» **Supplied material**
= = = = =
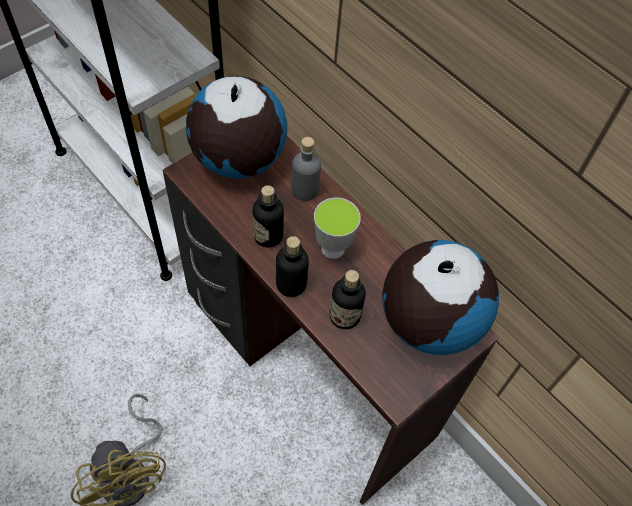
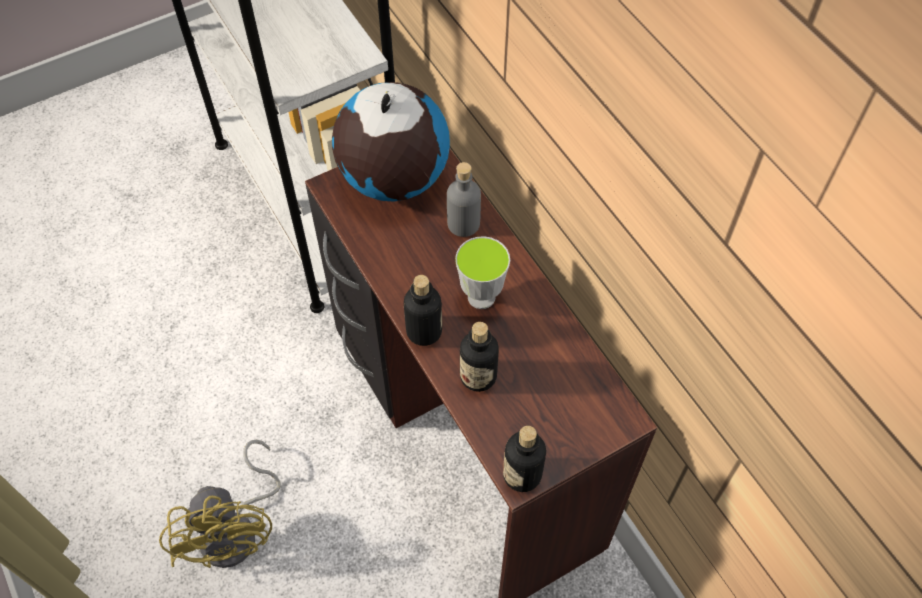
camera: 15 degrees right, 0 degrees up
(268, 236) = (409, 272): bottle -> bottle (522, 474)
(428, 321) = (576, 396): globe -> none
= = = = =
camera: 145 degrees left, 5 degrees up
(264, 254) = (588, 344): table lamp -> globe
= = = = =
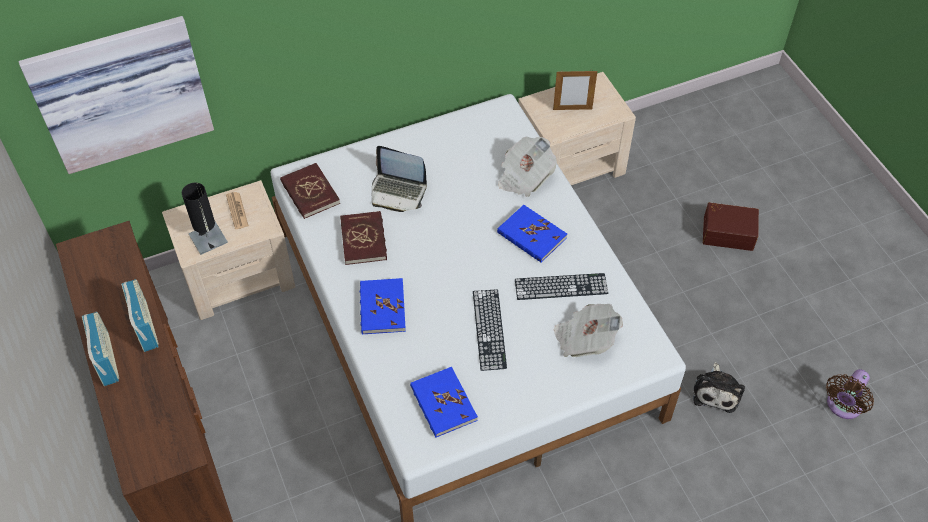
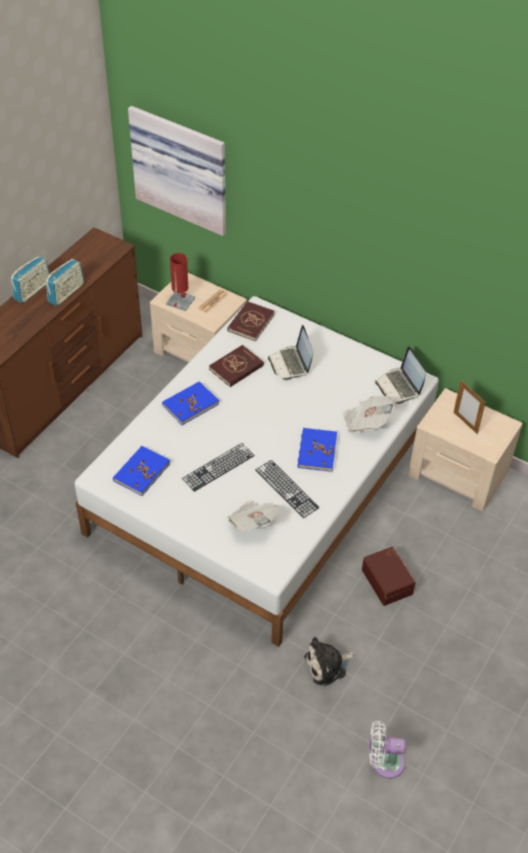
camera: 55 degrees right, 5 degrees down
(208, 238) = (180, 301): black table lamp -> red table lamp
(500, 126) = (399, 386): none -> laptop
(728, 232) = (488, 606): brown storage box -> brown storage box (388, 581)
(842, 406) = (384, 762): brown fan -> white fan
= = = = =
Could you restate word for word the lines above from the one containing "camera: 15 degrees right, 0 degrees up" through the one containing "(428, 321) = (576, 396): globe -> none", both included, and nothing else?

» **Exercise answer**
camera: 15 degrees right, 0 degrees up
(268, 236) = (409, 272): bottle -> bottle (522, 474)
(428, 321) = (576, 396): globe -> none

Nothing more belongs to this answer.